そこは真夜中。月明りに照らされたくらい道。静かな夜。
が、あるはずだった。
そこに広がるのは、晴れ渡る空。行き交う人。にぎやかな街並み。
白を基調とした青い屋根の家が立ち並ぶ。
人々はゲームで見るような神官が来ているような白い服を着ている。
「どこだ、ここ。」
まるでゲームの中だ。
わけもわからず立ち尽くしていると、通り過ぎる人とぶつかった。
「――――――――。――――――――――――。」
何か言われた。優しそうな中年のおじさんだ。白に紫の線が入った豪華な服を着ている。
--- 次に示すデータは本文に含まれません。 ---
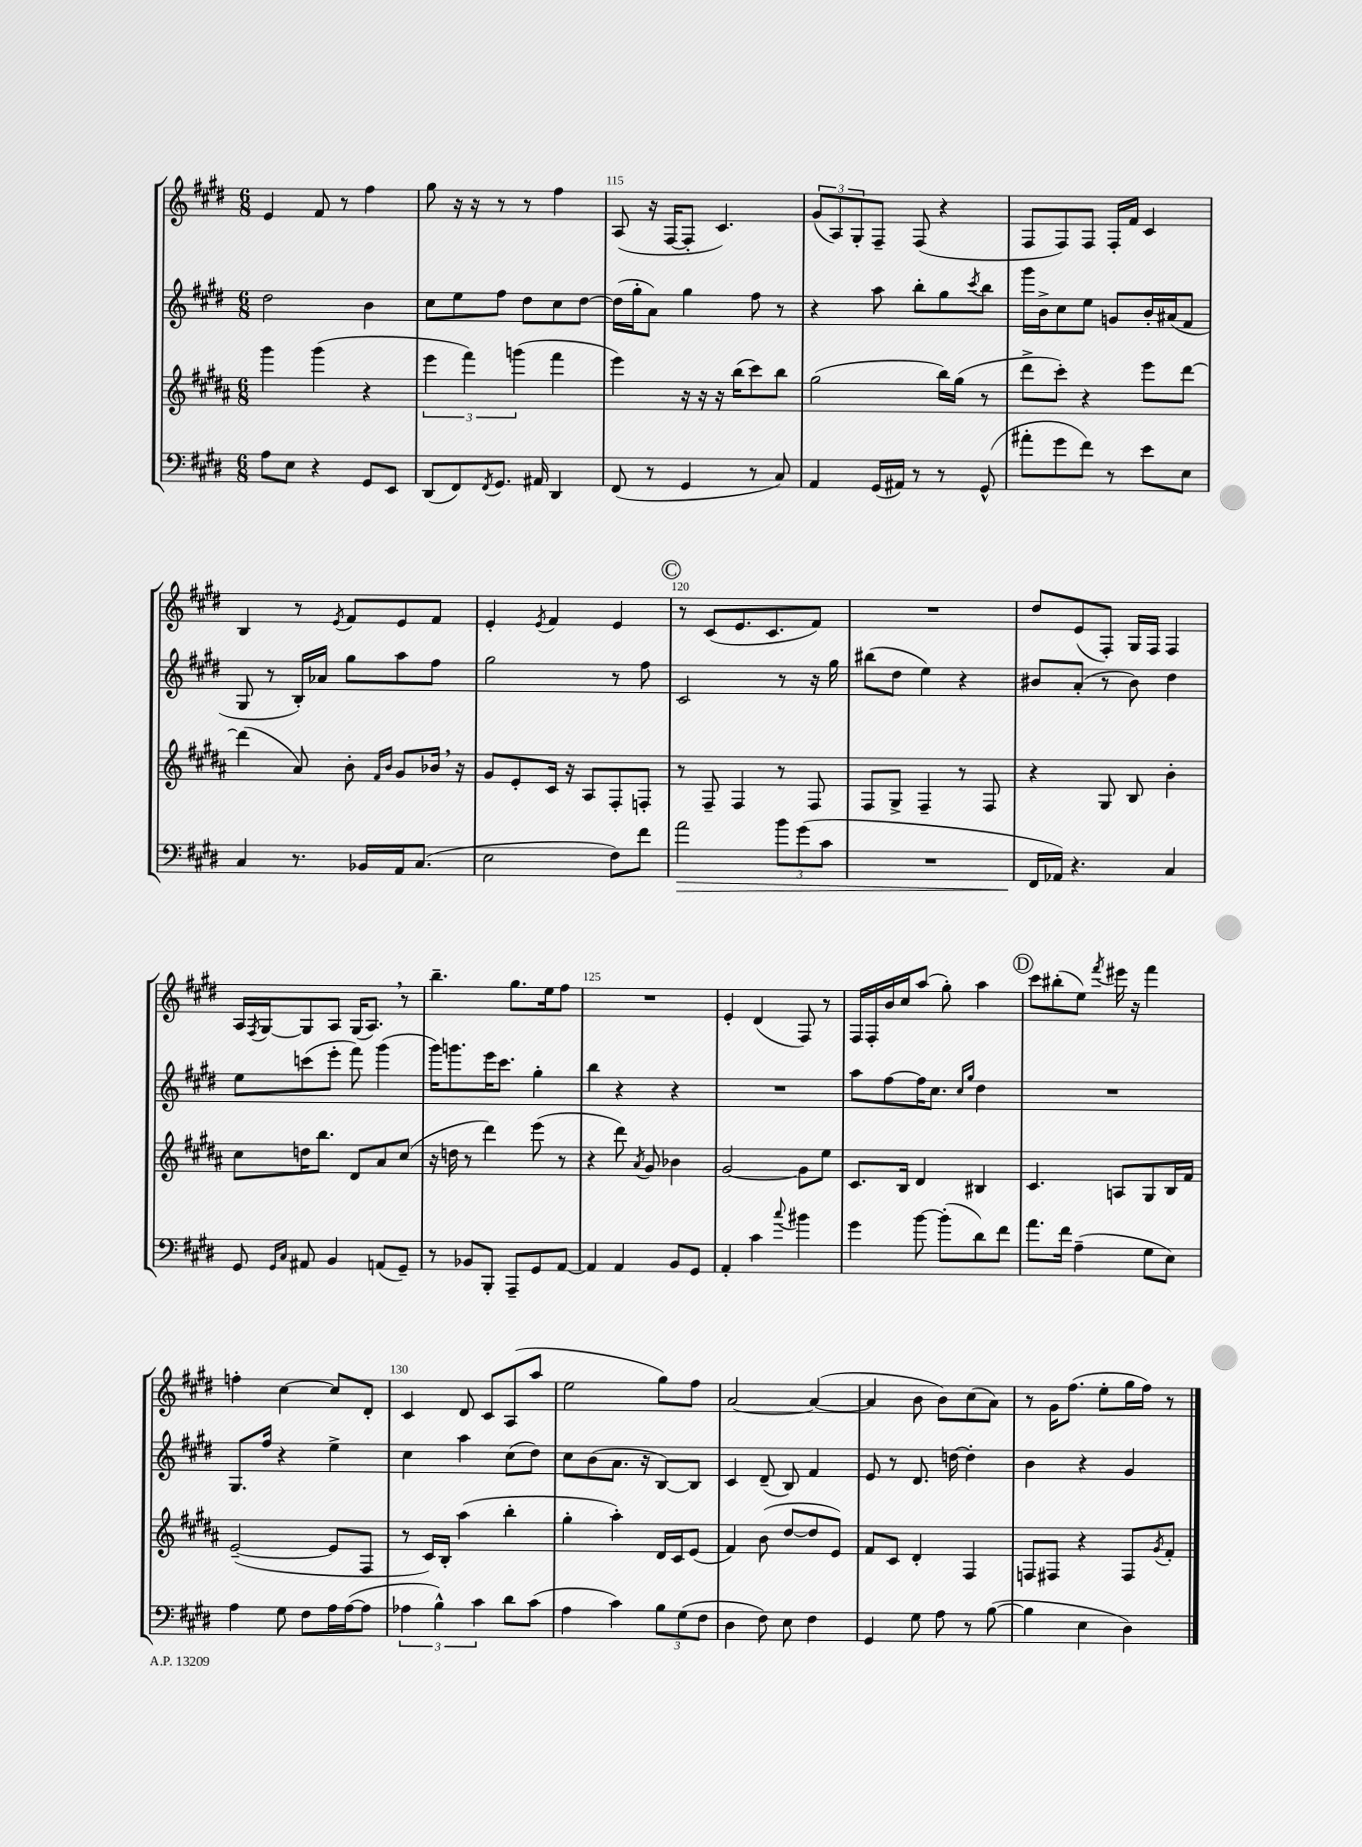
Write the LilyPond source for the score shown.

<<
\new StaffGroup <<
\new Staff = "s0" {
    \clef treble \key e \major \numericTimeSignature \time 6/8
    e'4 fis'8 r8 fis''4 |
    gis''8 r16 r16 r8 r8 fis''4 |
    a8( r16 fis16~ fis8-. cis'4.) |
    \tuplet 3/2 { gis'8( a8) gis8-. } fis8-- fis8( r4 |
    fis8 fis8) fis8 fis16-. fis'16 cis'4 |
    b4 r8 \acciaccatura { e'8 } fis'8 e'8 fis'8 |
    e'4-. \acciaccatura { e'8 } fis'4 e'4 |
    \mark \markup { \circle "C" } r8 cis'8( e'8. cis'8. fis'8) |
    R2. |
    dis''8 e'8( fis8-.) gis16 fis16 fis4 |
    a16 \acciaccatura { fis8 } gis16~ gis8 a8 gis16( a8.) \breathe r8 |
    b''4.-- gis''8. e''16 fis''8 |
    R2. |
    e'4-. dis'4( fis8) r8 |
    fis16 fis16-. b'16 cis''16 a''8( gis''8-.) a''4 |
    \mark \markup { \circle "D" } cis'''8 bis''8-.( e''8) \acciaccatura { fis'''8 } eis'''16 r16 fis'''4 |
    f''4-. cis''4~ cis''8 dis'8-. |
    cis'4 dis'8 cis'8 a8( a''8 |
    e''2 gis''8) fis''8 |
    a'2~ a'4~( |
    a'4 b'8 b'8) cis''8( a'8) |
    r8 gis'16 fis''8.( e''8-. gis''16 fis''16) r8 \bar "|." |
}
\new Staff = "s1" {
    \clef treble \key e \major \numericTimeSignature \time 6/8
    dis''2 b'4 |
    cis''8 e''8 fis''8 dis''8 cis''8 dis''8~ |
    dis''16( gis''16-. a'8) gis''4 fis''8 r8 |
    r4 a''8 b''8-. gis''8 \acciaccatura { cis'''8 } b''8 |
    gis'''16 b'16-> cis''8 e''8 g'8 b'16-. ais'16( fis'8 |
    gis8 r8 b16-.) aes'16 gis''8 a''8 fis''8 |
    gis''2 r8 fis''8 |
    \mark \markup { \circle "C" } cis'2 r8 r16 gis''16 |
    bis''8( dis''8 e''4) r4 |
    bis'8 a'8-.( r8 bis'8) dis''4 |
    e''8 c'''8( e'''8-. fis'''8) gis'''4( |
    gis'''16) g'''8. e'''16 cis'''8. gis''4-. |
    b''4 r4 r4 |
    R2. |
    a''8 fis''8~ fis''16 cis''8. \grace { cis''16 gis''16 } dis''4 |
    \mark \markup { \circle "D" } R2. |
    gis8. fis''16 r4 e''4-> |
    cis''4 a''4 cis''8( dis''8) |
    cis''8 b'8( a'8. r16 b8~) b8 |
    cis'4 dis'8--( b8) fis'4 |
    e'8 r8 dis'8. d''16~ d''4-. |
    b'4 r4 gis'4 \bar "|." |
}
\new Staff = "s2" {
    \clef treble \key b \major \numericTimeSignature \time 6/8
    gis'''4 gis'''4( r4 |
    \tuplet 3/2 { e'''4 fis'''4) g'''4( } fis'''4 |
    e'''4) r16 r16 r16 b''16( cis'''8) b''8 |
    gis''2( b''16) gis''16( r8 |
    dis'''8-> cis'''8-.) r4 e'''8 dis'''8~ |
    dis'''4( ais'8) b'8-. \grace { fis'16 b'16 } gis'8 bes'16 \breathe r16 |
    gis'8 e'8-. cis'16 r16 ais8 fis8-. f8-. |
    \mark \markup { \circle "C" } r8 fis8-- fis4 r8 fis8 |
    fis8 gis8-> fis4-- r8 fis8 |
    r4 gis8 b8 b'4-. |
    cis''8 d''16 b''8. dis'8 ais'8 cis''8( |
    r16 d''16 r8 dis'''4) e'''8( r8 |
    r4 dis'''8) \acciaccatura { ais'8 } gis'8 bes'4 |
    gis'2~ gis'8 e''8 |
    cis'8. b16 dis'4 bis4 |
    \mark \markup { \circle "D" } cis'4. a8 gis8 b16 fis'16 |
    e'2~--( e'8 fis8 |
    r8 cis'16) b16-. ais''4( b''4-. |
    gis''4-. ais''4-.) dis'16 cis'16 e'8( |
    fis'4) b'8( dis''8~ dis''8 e'8) |
    fis'8 cis'8 dis'4-. fis4 |
    f8 fis8 r4 fis8 \acciaccatura { gis'8 } fis'8-. \bar "|." |
}
\new Staff = "s3" {
    \clef bass \key e \major \numericTimeSignature \time 6/8
    a8 e8 r4 gis,8 e,8 |
    dis,8( fis,8) \acciaccatura { fis,8 } gis,8. ais,16 dis,4 |
    fis,8( r8 gis,4 r8 cis8) |
    a,4 gis,16( ais,16) r8 r8 gis,8-^( |
    ais'8-. gis'8 fis'8) r8 e'8 e8 |
    cis4 r8. bes,16 a,16 cis8.( |
    e2 fis8) fis'8 |
    \mark \markup { \circle "C" } a'2\> \tuplet 3/2 { b'8 gis'8( cis'8 } |
    R2. |
    fis,16\! aes,16) r4. cis4 |
    gis,8 \grace { gis,16 cis16 } ais,8 b,4 a,8( gis,8--) |
    r8 bes,8 b,,8-. a,,8-- gis,8 a,8~ |
    a,4 a,4 b,8 gis,8 |
    a,4-. cis'4 \appoggiatura { cis''8 } bis'4 |
    gis'4 b'8~ b'8-.( dis'8) fis'8 |
    \mark \markup { \circle "D" } a'8. fis'16 a4--( gis8 e8) |
    a4 gis8 fis8 a16 a16~( a8 |
    \tuplet 3/2 { aes4 b4-^) cis'4 } dis'8 cis'8( |
    a4 cis'4) \tuplet 3/2 { b8 gis8( fis8 } |
    dis4 fis8) e8 fis4 |
    gis,4 gis8 a8 r8 b8~( |
    b4 e4 dis4) \bar "|." |
}
>>
>>
\layout { \context { \Score currentBarNumber = #113 \override BarNumber.break-visibility = ##(#f #t #t) barNumberVisibility = #(every-nth-bar-number-visible 5) } }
手には白に金の線が入った本を抱えていた。
だが、何を言っているのかわからない。
おじさんが心配そうな顔を向けてくる。こんな優しい顔を向けられたのは久しぶりだった。
「―――――――?―――――――――――――?」
また何か言ってくる。心配していることはわかる。でも、言葉が通じない。
俺は怖くなって逃げだした。全速力で走る。言葉が通じないのも、優しい目を向けられるのも耐えられなくなった。
「――!――――――!」
おじさんの声を背に俺は走り続けた。
どれほど走っただろうか。路地裏に入り、俺は座り込んだ。
「はあ、はあ、はあ。」
呼吸を落ち着かせようと、座り込んだ。
手に何かが当たる。数字と値段の書かれた木の板だった。そこには見たこともない文字が書いてあった。
どこか平仮名のようだが、全く読めない。
耳を澄まして通りの声を聴けば、聞いたことのない言語が聞こえる。
整いかけていた呼吸がもう一度早くなる。
「はあ、はあ。」
認めなくてはならない。
俺は、
知らない世界に来てしまったのだ。